## Texto para leitura
---
O engenheiro que virou maçã / Foto: João Meirelles

Particip-ação passiva para percurso coletivo

Em meados do mês de julho, encerrou-se uma nova temporada de O engenheiro que virou maçã (2009), do Coletivo Construções Compartilhadas. Numa espécie de sala de estar fragmentada, uma relação comum de convivência é instaurada entre as pessoas (no máximo 30 de uma vez), desde onde relevos de acontecimentos vão se dando de maneira acidentada, do mais sutil ao mais vibracional.

Uma espécie de grafismo desse coletivo com viventes vai sendo o desenho do tempo no espaço da sala, ora evidenciando, ora confundindo quem dali é intérprete e quem dali é público. É primeiro nessa mobilidade de função, que nasce a questão da interatividade na obra. Pelo simples fato da obra estar configurada como esse espaço comum de pessoas estarem (sala de estar) unido à condição performática dos intérpretes (um corpo em espera, batizado de stand-by) que já se opera uma interatividade p_a_s_s_i_v_a e p_a_r_t_i_c_i_p_a_n_t_e_______________ eis uma interrogação!

… entremos aí:

numa certa tradição, o lugar do público na relação com a obra de arte é de fruição. Esse fenômeno cognitivo implica numa experiência de contemplação, a qual coloca a pessoa em condição apassivada diante daquilo que, sim, deve agir: a obra/o artista. Opera-se assim, não apenas uma condição estanque de passivo-público e ativo-obra/artista, mas uma marca de periferia (público) e centro (obra/artista).

… ok!
---
## Trechos da listagem
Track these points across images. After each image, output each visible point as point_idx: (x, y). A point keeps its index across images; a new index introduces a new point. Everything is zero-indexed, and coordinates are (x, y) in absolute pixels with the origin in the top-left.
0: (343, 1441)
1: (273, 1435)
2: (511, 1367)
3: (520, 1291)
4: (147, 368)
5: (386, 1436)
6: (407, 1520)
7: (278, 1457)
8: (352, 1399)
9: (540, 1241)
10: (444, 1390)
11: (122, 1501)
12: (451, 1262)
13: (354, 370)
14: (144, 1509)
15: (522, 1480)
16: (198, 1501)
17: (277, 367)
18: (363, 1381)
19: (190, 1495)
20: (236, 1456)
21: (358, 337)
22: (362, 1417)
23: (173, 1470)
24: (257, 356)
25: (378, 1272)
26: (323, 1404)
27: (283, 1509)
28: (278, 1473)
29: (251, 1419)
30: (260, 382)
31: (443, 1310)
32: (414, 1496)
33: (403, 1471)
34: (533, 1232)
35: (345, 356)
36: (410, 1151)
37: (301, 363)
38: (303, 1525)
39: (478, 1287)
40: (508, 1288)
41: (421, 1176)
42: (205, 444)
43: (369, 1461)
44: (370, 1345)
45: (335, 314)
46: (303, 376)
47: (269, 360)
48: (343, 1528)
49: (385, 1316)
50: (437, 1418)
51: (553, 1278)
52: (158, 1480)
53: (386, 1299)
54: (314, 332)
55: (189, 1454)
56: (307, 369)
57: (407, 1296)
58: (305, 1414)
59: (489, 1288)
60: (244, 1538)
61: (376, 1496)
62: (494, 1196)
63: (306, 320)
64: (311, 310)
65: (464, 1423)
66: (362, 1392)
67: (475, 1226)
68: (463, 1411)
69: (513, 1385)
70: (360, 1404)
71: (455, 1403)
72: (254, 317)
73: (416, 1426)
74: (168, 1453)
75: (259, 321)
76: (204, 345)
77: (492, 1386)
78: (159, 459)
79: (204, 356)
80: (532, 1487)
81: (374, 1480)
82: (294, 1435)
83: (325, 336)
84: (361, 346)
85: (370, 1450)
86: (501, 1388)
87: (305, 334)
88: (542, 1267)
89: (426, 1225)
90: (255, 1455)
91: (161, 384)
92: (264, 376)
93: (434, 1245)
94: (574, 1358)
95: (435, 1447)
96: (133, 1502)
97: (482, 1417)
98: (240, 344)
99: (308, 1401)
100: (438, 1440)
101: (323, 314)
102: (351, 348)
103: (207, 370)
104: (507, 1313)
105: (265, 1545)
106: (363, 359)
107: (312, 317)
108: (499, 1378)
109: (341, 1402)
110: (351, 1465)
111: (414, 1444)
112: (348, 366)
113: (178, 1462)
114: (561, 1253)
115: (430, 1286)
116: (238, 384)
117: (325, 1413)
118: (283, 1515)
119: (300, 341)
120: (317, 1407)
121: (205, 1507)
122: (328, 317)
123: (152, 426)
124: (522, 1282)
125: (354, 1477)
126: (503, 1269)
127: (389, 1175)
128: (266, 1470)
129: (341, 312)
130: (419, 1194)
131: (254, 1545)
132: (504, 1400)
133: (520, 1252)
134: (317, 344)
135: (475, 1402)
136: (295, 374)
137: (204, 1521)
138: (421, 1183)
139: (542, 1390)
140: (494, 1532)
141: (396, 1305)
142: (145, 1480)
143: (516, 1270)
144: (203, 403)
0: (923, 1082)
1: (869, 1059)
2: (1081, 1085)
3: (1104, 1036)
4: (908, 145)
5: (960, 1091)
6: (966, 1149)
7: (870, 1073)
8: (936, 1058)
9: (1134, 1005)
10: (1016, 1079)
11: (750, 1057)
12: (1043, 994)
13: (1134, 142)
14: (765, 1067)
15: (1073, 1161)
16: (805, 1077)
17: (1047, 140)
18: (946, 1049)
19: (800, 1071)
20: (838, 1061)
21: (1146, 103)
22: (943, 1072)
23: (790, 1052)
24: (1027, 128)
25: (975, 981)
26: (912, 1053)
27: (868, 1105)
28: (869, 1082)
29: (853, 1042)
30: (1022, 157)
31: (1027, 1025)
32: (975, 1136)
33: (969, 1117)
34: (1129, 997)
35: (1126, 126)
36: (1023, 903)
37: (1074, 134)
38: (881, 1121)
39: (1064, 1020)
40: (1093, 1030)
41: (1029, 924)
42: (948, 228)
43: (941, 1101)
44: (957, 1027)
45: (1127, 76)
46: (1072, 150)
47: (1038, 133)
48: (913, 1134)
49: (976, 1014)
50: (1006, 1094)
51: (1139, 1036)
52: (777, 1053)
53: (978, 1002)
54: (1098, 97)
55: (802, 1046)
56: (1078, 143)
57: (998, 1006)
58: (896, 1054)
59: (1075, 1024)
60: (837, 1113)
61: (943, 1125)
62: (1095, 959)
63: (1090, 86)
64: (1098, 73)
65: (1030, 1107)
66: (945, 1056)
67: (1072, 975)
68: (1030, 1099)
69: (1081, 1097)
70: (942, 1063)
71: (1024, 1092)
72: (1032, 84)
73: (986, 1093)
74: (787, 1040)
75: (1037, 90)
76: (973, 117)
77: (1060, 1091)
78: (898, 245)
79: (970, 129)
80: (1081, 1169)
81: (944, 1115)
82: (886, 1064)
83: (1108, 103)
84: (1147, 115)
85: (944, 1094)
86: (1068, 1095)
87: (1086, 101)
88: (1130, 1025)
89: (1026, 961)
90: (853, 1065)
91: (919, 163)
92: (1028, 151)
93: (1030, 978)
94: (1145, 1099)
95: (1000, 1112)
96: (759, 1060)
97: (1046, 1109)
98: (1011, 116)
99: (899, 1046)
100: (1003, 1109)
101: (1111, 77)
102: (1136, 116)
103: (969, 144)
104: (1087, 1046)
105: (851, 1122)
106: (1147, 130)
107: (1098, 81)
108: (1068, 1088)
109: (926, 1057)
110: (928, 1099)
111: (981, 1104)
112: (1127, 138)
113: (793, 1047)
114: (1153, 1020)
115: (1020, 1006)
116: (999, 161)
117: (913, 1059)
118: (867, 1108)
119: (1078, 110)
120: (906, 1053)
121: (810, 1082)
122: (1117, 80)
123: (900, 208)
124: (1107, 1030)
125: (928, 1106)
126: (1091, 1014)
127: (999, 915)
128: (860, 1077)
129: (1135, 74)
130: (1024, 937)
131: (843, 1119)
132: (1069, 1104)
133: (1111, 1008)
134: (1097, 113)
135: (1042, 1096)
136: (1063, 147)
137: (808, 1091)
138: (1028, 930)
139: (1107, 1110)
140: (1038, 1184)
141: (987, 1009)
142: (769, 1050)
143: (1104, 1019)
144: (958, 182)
---
## Objetivo do exercício
No texto sobre O engenheiro que virou maçã, quantas pessoas, no máximo, convivem de uma vez na sala de estar fragmentada?

## Resposta do exercício
No máximo 30 pessoas de uma vez.